■ Petikan Teks:
^^^^

Senin, 11 November 2013

Revolusi Neolitik: Perempuan Sebagai Peletak Dasar Peradaban Modern

Manusia –paling tidak semenjak kemunculan 50.000 tahun silam- cenderung bukan merupakan makhluk yang brutal, destrukif, atau jahat, dan karenanya ia bukanlah purwarupa “manusia pembunuh” yang kita jumpai dalam dalam tahap evolusi yangg lebih maju. Akan tetapi tidak berarti mengamini serta-merta demikian. Guna memahami tahapan perkembangan manusia sebagai sang penghisap dan penghancur, perlu kiranya membahas perkembangan manusia selama periode pertanian tahap awal dan tentang transformasinya menjadi pengembang kota-kota besar; prajurit; atau saudagar.

Semenjak kemunculannya, sekitar setengah juta tahun yang lalu hingga sekitar 9000 tahun SM, manusia tidak mengalami perubahan dalam satu hal; dia hidup dari apa yang ia kumpulkan dan ia buru, namun tidak menghasilkan sesuatu yang baru. Manusia sepenuhnya tergantung pada alam dan tidak mempengaruhi atau mengubahnya.

^^^^

■ Yang Harus Dikerjakan:
a. Ketik ulang sebagian teks tentang Revolusi Neolitik: mulailah pada kata-kata yang memuat "Manusia –paling tidak", lalu berhenti setelah "prajurit; atau saudagar.".
b. Teruskan teks tentang Revolusi Neolitik, mulai sesudah kalimat terakhirnya.

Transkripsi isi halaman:
^^^^

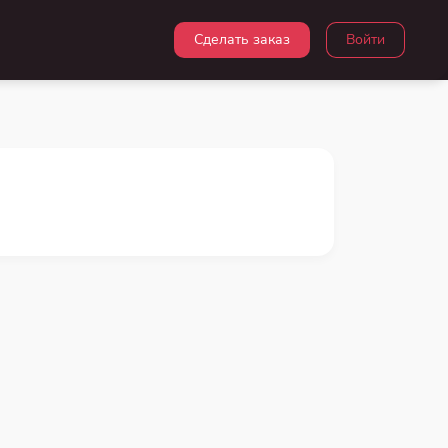
Сделать заказ
Войти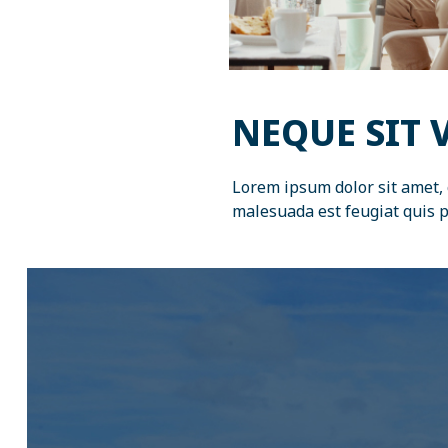
NEQUE SIT 
Lorem ipsum dolor sit amet, c
malesuada est feugiat quis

^^^^

■ Hasil Latihan:
a.
Manusia –paling tidak semenjak kemunculan 50.000 tahun silam- cenderung bukan merupakan makhluk yang brutal, destrukif, atau jahat, dan karenanya ia bukanlah purwarupa “manusia pembunuh” yang kita jumpai dalam dalam tahap evolusi yangg lebih maju. Akan tetapi tidak berarti mengamini serta-merta demikian. Guna memahami tahapan perkembangan manusia sebagai sang penghisap dan penghancur, perlu kiranya membahas perkembangan manusia selama periode pertanian tahap awal dan tentang transformasinya menjadi pengembang kota-kota besar; prajurit; atau saudagar.

b.
Keterikatannya terhadap alam berubah secara drastis seiring ditemukannya pertanian (dan peternakan). Ini terjadi sekitar awal periode Neolitik, atau lebih tepatnya pada periode “Protoneolitik”, sebagaimana yang disebut-sebut oleh arkeolog masa kini, yakni dari 9000 hingga 7000 tahun SM. Cakupan wilayahnya dimulai dari Irian barat sampai Yunani, termasuk bagian-bagian wilayah Iraq, Siria, Libanon, Yordania, Israel, dan dataran tinggi Anatoli di Turki. (Selanjutnya dimulai dari Eropa Tengahh dan Utara.) 

Untuk pertamakalinya manusia, pada taraf tertentu, menjadikan dirinya tidak tergantung pada alam dengan memanfaatkan daya-temu (inventiveness) dan kemahirannya untuk menghasilkan sesuatu yang melebihi apa yang selama ini ia dapatkan langsung dari alam. Di masa selanjutnya, sejalan dengan laju peningkatan jumlah penduduk, tidaklah sulit untuk menanam lebih banyak benih, menggarap lebih banyak lahan, dan peternakkan lebih banyak binatang. Surplus makanan secara perlahan dapat ditingkatkan guna menopang kebutuhan pangan para perajin yang waktunya banyak tersita untuk memproduksi peralatan, gerabah, dan pakaian.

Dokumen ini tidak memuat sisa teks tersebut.